◆ What is expected: In the article about the jailed Army veteran, how would the passage from "Her son was ultimately" up to and including "Easter and Christmas." read with "guards" changed to "officers"? Write it out.

◆ Excerpt to read:
== Segment start ==
US Army Combat Vet, January 6 Defendant Faces Sexual Assault, ‘Horrendous’ Conditions In Detainment

Another speaker, who introduced herself only as Angela, described the “horrendous” conditions faced by her son—a U.S. Army combat vet who served in Afghanistan—at the D.C. jail and Northern Neck Regional Detention Facility, including a sexual assault by guards.

Before his incarceration, she said, her son was on track to become a history teacher, though still suffering from both the physical and mental scars of his combat tours in Afghanistan; he had never been charged with a crime, she noted.

Moving on to a discussion of the conditions he has faced, Angela said, “The conditions at the D.C. jail are horrendous.”

“His rations often smell like cleaning fluid,” she said. “There were pubic hairs included in [some] portions of his food. The drinking water was visibly dirty. Mold was visible in cells. And roaches lived among them.”

Her son was ultimately moved out of the facility in November 2021 after an “unprovoked assault” by facility guards.

“The unprovoked assault, by no less than five guards,” the defendant’s mother said, voice breaking, “included graphic sexual components and resulted in his transfer.”

This, she said, despite her son having received no infractions for bad behavior during the entirety of his detention.

“It was believed that this assault was in retaliation for meeting with his representation,” she added.

While incarcerated, she said, her son has organized religious services for defendants, including Bible studies and celebrations on Easter and Christmas.

Various motions to have her son released in advance of his trial have been denied—suggesting, she said, that the pretrial detention of her son has been “completely punitive.”

Concluding her remarks, the defendant’s mother read aloud a statement prepared by her son.

“All the physical, emotional, psychological, and legal abuses you have heard about the first American political prisoners’ suffering at the hands of their jailers are true,” he wrote.

“I am limited to seeing the blue sky for a single hour once every seven days—if [the facility] feels like providing outside recreation.

“Ants crawl all over my body when I go to sleep in my bunk and constantly swarm my commissary. Cockroaches jumping out of my food is a frequent occurrence. Mouse poop is in the cereal and on dry food. At times there are yellow [urine] stains in dry foods such as Rice Krispies. There are swarms of rats in the kitchen. The bathrooms have constant sitting rancid water due to the toilets leaking fecal matter. Black, leech-like insects emerge inside of the drains and flies constantly buzz around all the living areas.

“Absolutely no in-person visitation is permitted from anyone I know other than my attorney—that’s been for over a year.
== Segment end ==
◆ Material provided:
== Segment start ==
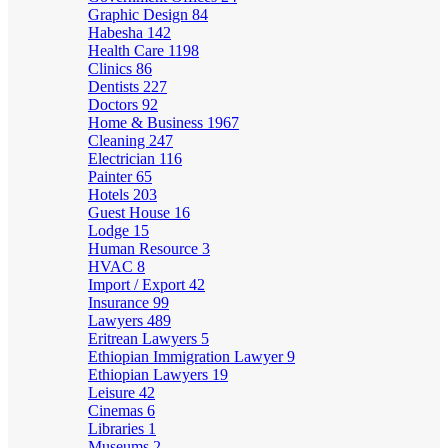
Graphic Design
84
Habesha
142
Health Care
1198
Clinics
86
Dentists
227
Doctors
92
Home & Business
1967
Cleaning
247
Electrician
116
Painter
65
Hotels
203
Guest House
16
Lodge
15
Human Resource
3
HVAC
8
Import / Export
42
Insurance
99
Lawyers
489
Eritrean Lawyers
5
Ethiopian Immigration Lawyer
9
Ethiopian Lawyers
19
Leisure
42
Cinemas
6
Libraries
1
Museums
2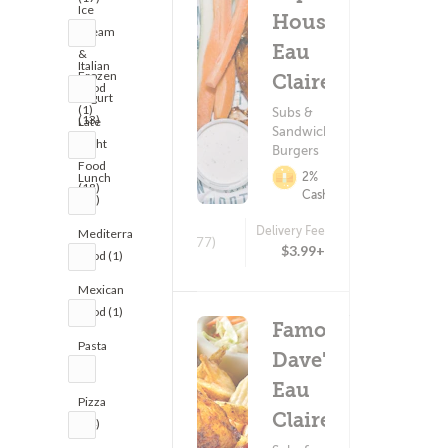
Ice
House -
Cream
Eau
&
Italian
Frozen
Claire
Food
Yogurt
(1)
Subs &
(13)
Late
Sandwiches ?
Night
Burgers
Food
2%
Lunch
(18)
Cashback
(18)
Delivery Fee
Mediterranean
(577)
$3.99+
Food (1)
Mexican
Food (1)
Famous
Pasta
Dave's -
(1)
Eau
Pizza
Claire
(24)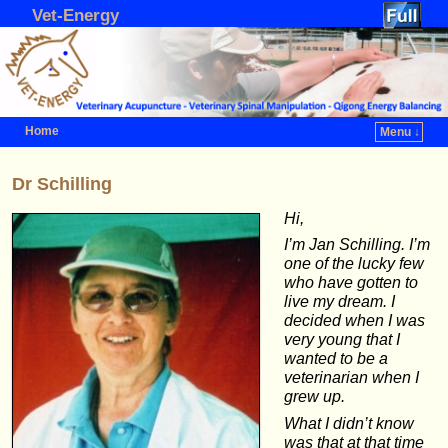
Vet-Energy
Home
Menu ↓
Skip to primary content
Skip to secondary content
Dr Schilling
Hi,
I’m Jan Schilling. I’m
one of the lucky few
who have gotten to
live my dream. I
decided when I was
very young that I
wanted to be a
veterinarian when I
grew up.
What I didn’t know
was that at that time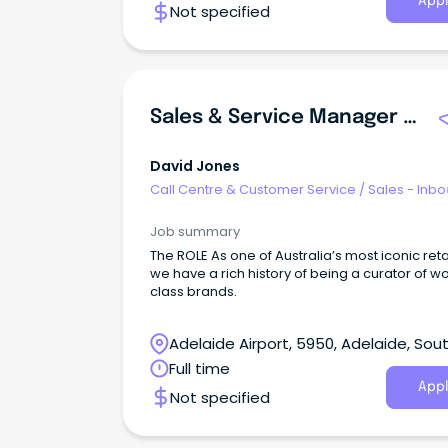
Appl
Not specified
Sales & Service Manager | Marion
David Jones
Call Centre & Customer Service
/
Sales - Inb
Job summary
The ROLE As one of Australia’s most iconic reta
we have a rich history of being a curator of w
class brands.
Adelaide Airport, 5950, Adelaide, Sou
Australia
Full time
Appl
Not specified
== Segment end ==
== Segment start ==
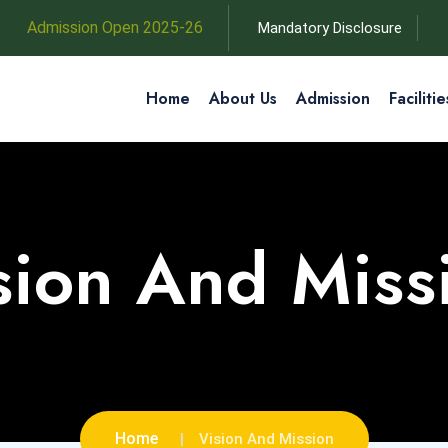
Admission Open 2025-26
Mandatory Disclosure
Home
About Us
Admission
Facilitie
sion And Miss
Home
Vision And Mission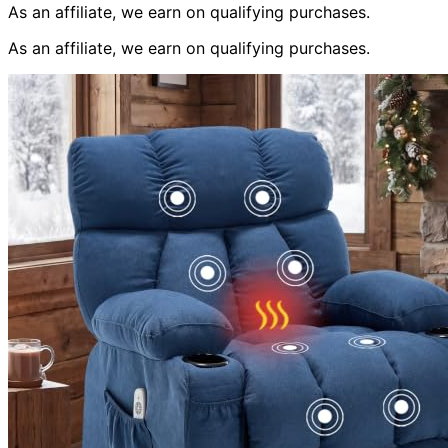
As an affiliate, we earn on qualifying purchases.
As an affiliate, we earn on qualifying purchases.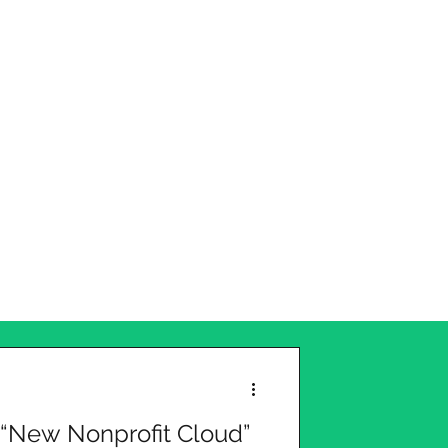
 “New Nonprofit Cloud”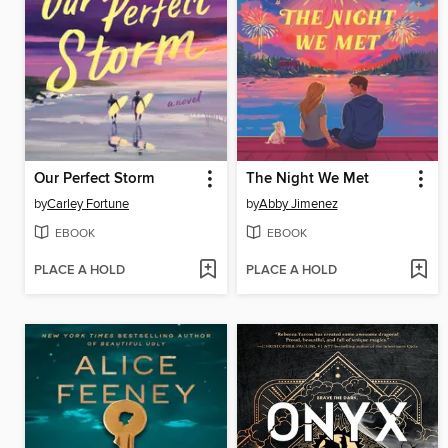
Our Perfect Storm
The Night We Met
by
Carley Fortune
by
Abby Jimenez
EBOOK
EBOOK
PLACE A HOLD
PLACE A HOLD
== Segment end ==
◆ Finished exercise:
Her son was ultimately moved out of the facility in November 2021 after an “unprovoked assault” by facility officers.

“The unprovoked assault, by no less than five officers,” the defendant’s mother said, voice breaking, “included graphic sexual components and resulted in his transfer.”

This, she said, despite her son having received no infractions for bad behavior during the entirety of his detention.

“It was believed that this assault was in retaliation for meeting with his representation,” she added.

While incarcerated, she said, her son has organized religious services for defendants, including Bible studies and celebrations on Easter and Christmas.